Cuando en Iquitos, y en varias otras ciudades frondosas, aparecieron individuos hablando a gritos, chateando activamente, recibiendo mensajes de distintos lugares, escribiendo crónicas, escuchando canciones, pero sin tener el celular a la mano, recién se comprendió lo que también podía significar el progreso. La adicción a ese aparato había reemplazado a la ludopatía, la chupadera y el vicio de engendrar hijos en cualquier parte. Así fue como quedó la celularpatía como una peste que se tuvo que combatir. Las autoridades locales prohibieron bajo pena de muerte ese aparato, cerraron las empresas que se dedicaban a vender sin piedad varios aparatos a una sola persona.
En las campañas para acabar con ese mal se detectó que algunas personas ya no hablaban cara a cara con los demás. Para cualquier cosa, para preguntar algo, para enamorar, para pedir un servicio, hasta para comprar el pan de cada día, usaban el celular. Esposos, novios, enamorados, simples ciudadanos estaban tan embrutecidos que el que menos tenía 20 aparatos a su disposición y un juego preferido era llamarse a sí mismos a cualquier hora, hasta de madrugada, desde cualquier distancia, hasta del extranjero. Lo peor vino después. Ocurrió cuando todos los celulares fueron incinerados en una gran hoguera pública.
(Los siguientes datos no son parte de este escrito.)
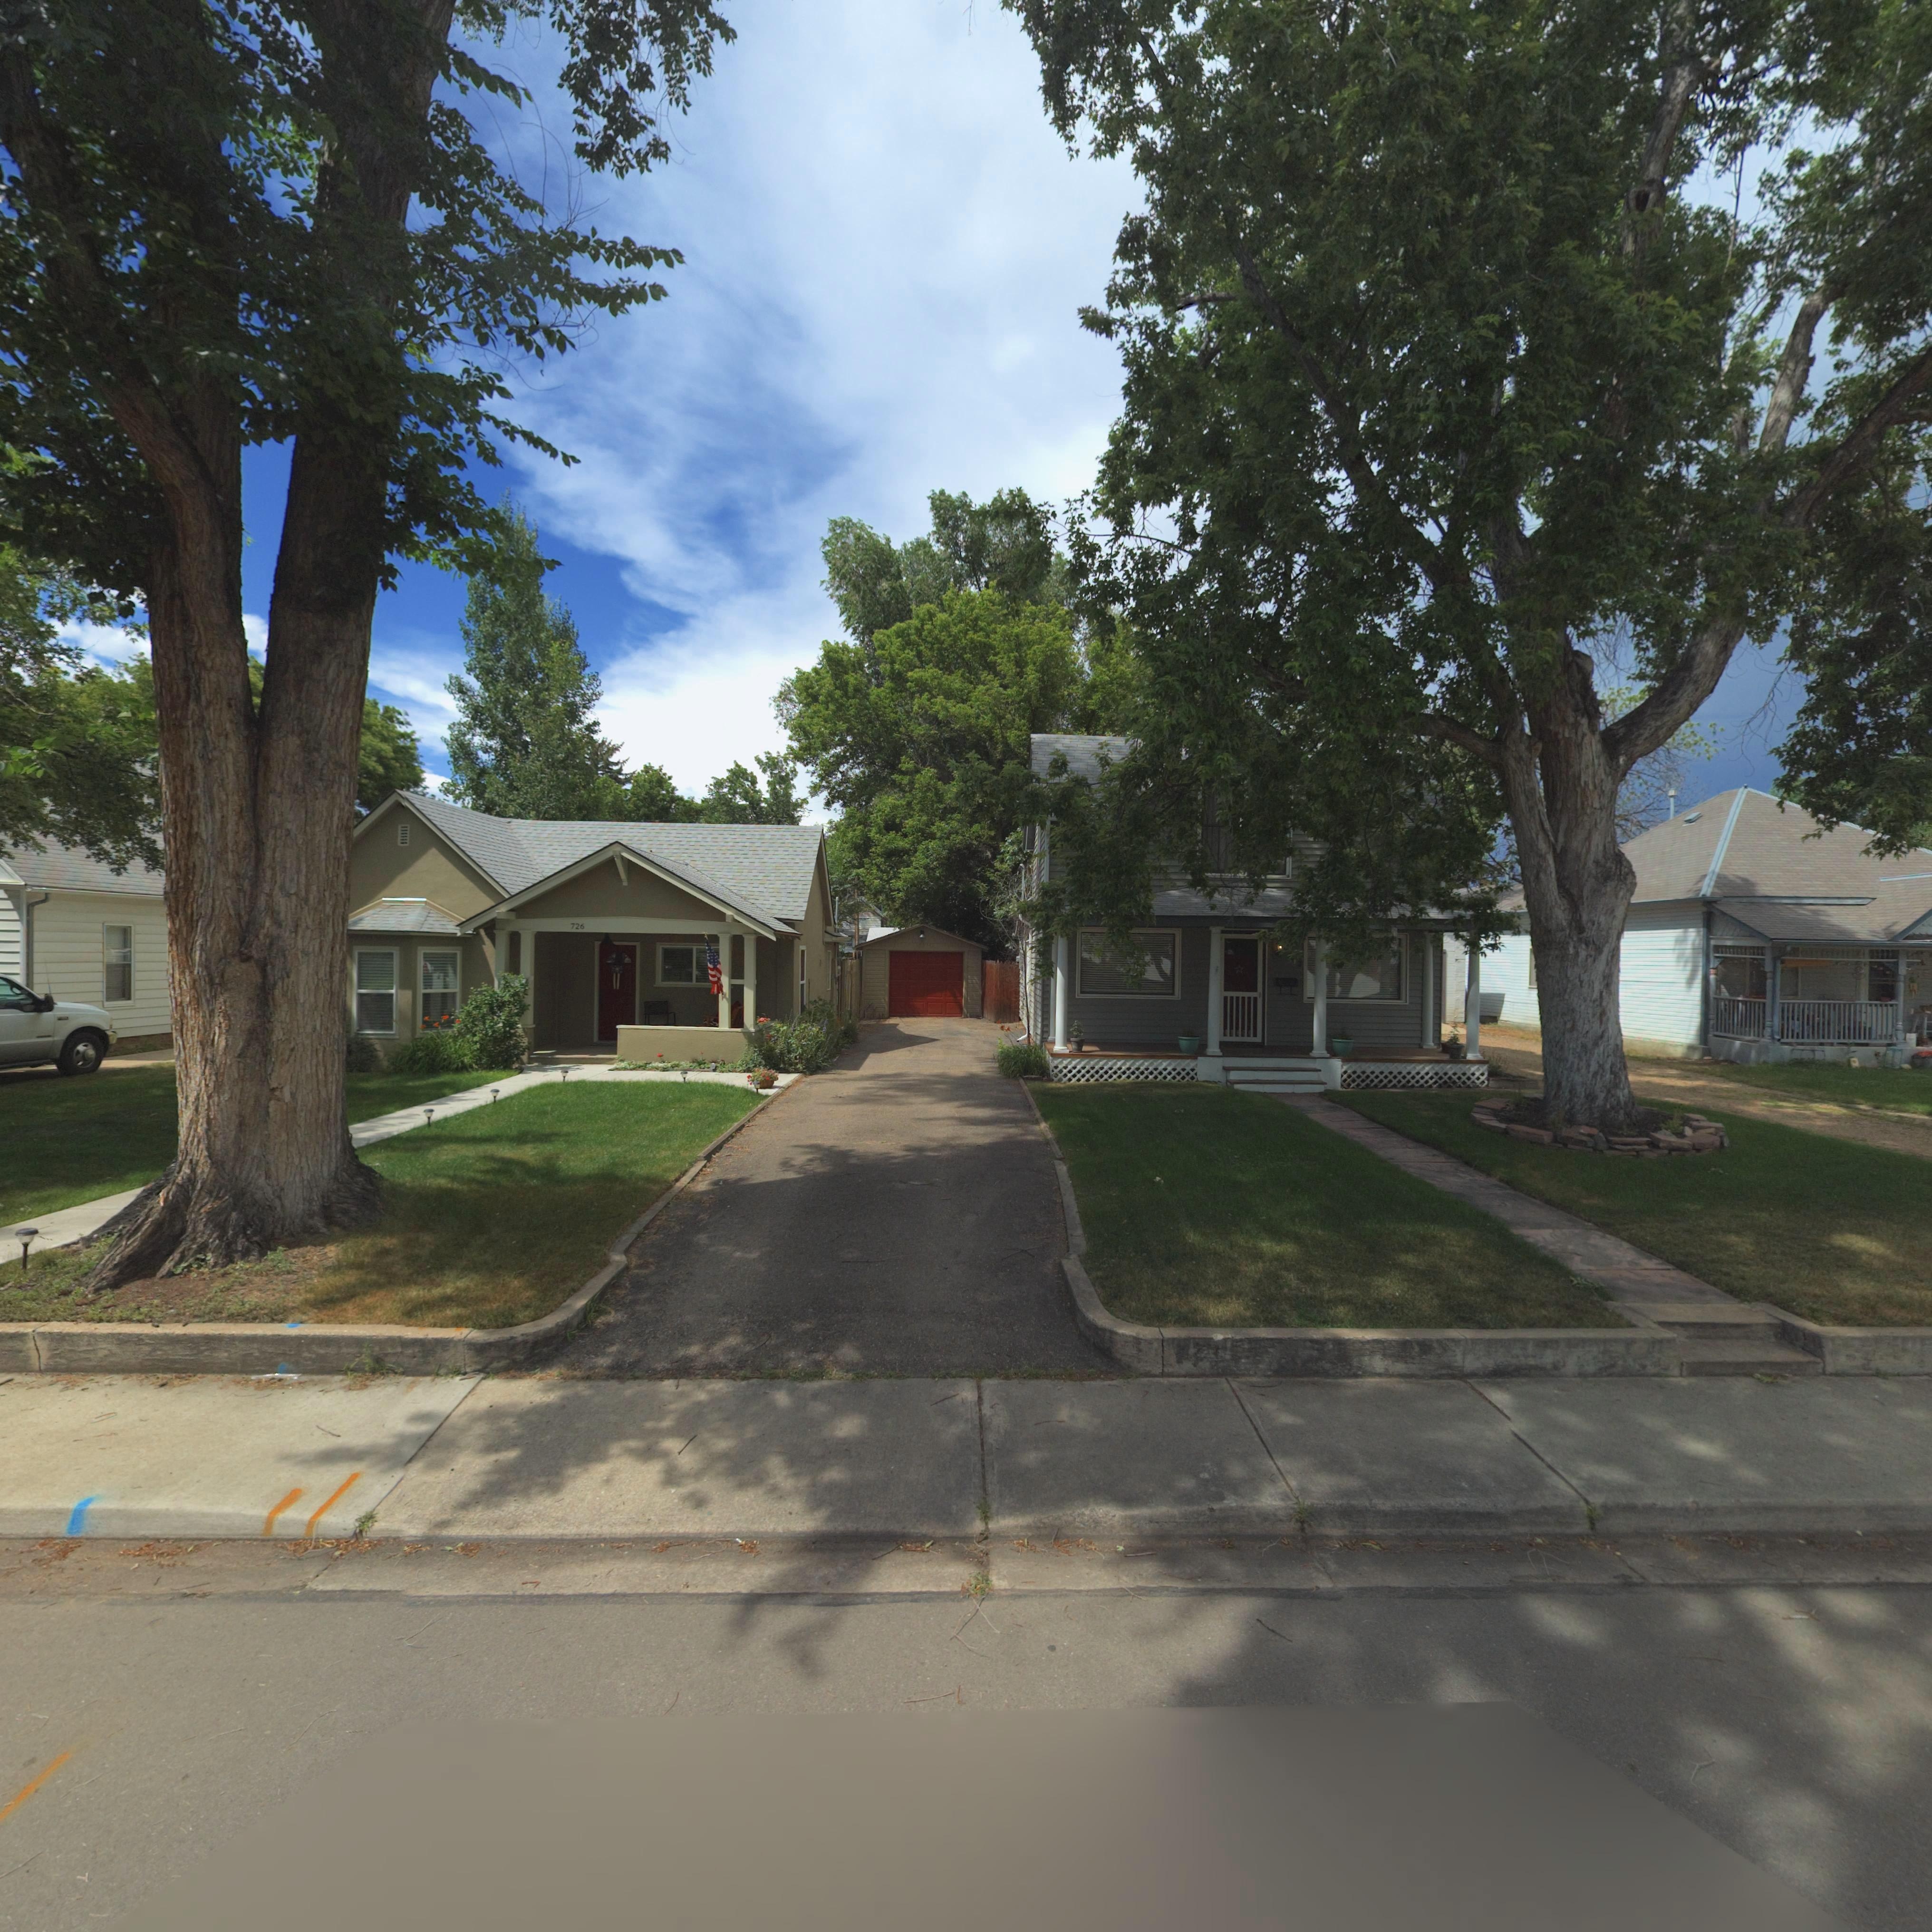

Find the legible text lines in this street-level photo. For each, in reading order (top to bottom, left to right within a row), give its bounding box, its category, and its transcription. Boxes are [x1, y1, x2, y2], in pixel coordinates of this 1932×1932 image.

[569, 921, 585, 930] StreetNumber: 726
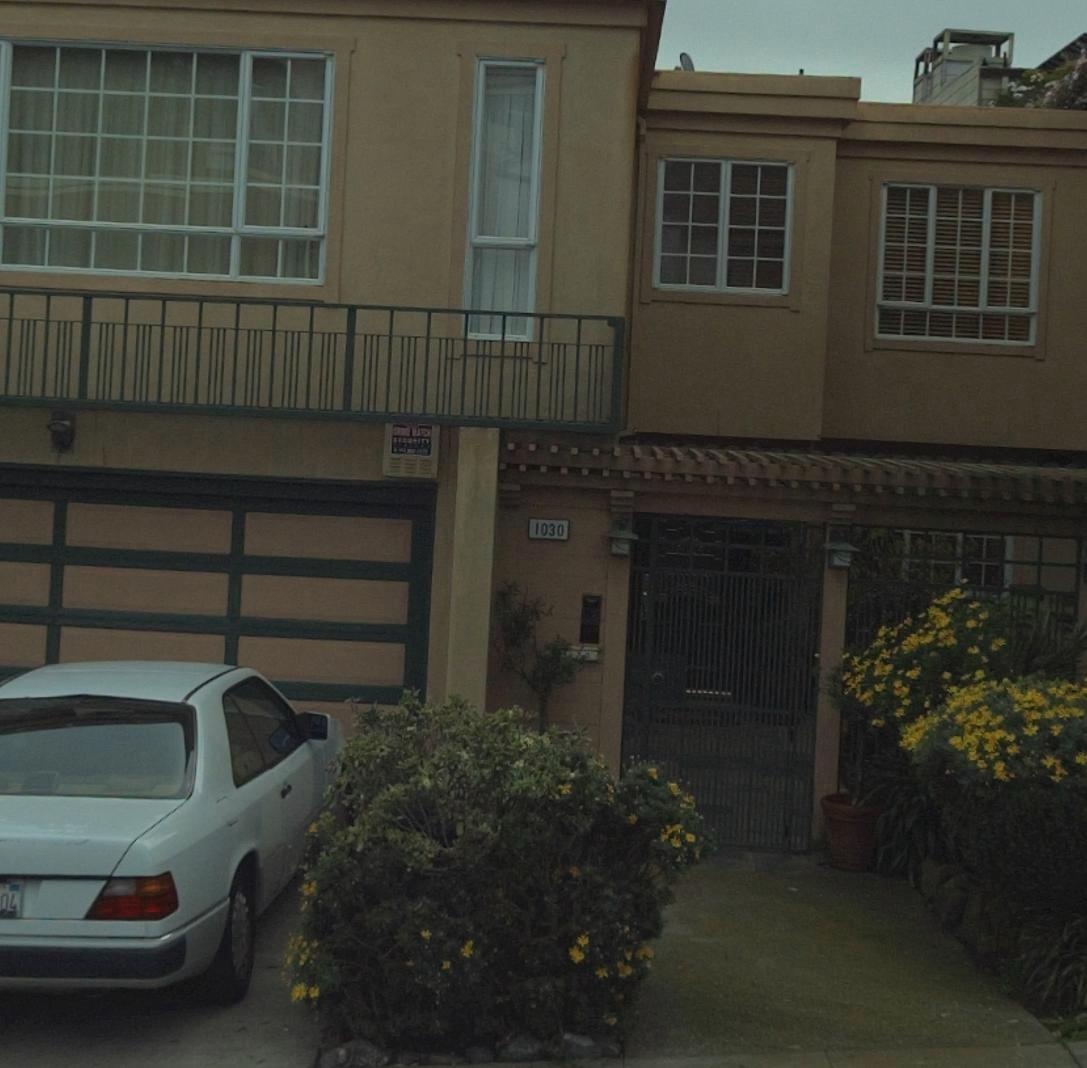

El uso indebido de ese engendro fue tan pernicioso que algunos moradores quedaron extraviados y, pese a que no tenían celulares, seguían marcando números, haciendo llamadas perdidas, respondiendo a señales que solo existían en sus mentes. El daño mayor de esos aparatos fue que muchos ya no pudieron articular ninguna palabra para fecundar una simple conversación casera. Las palabras se trababan y ellos y ellas se ponían a temblar como si estuvieran con terciana. Es por ello que ahora la palabra no existe en Iquitos. Todo el mundo se comunica mediantes señales de tránsito, signo de monedas y gestos manuales.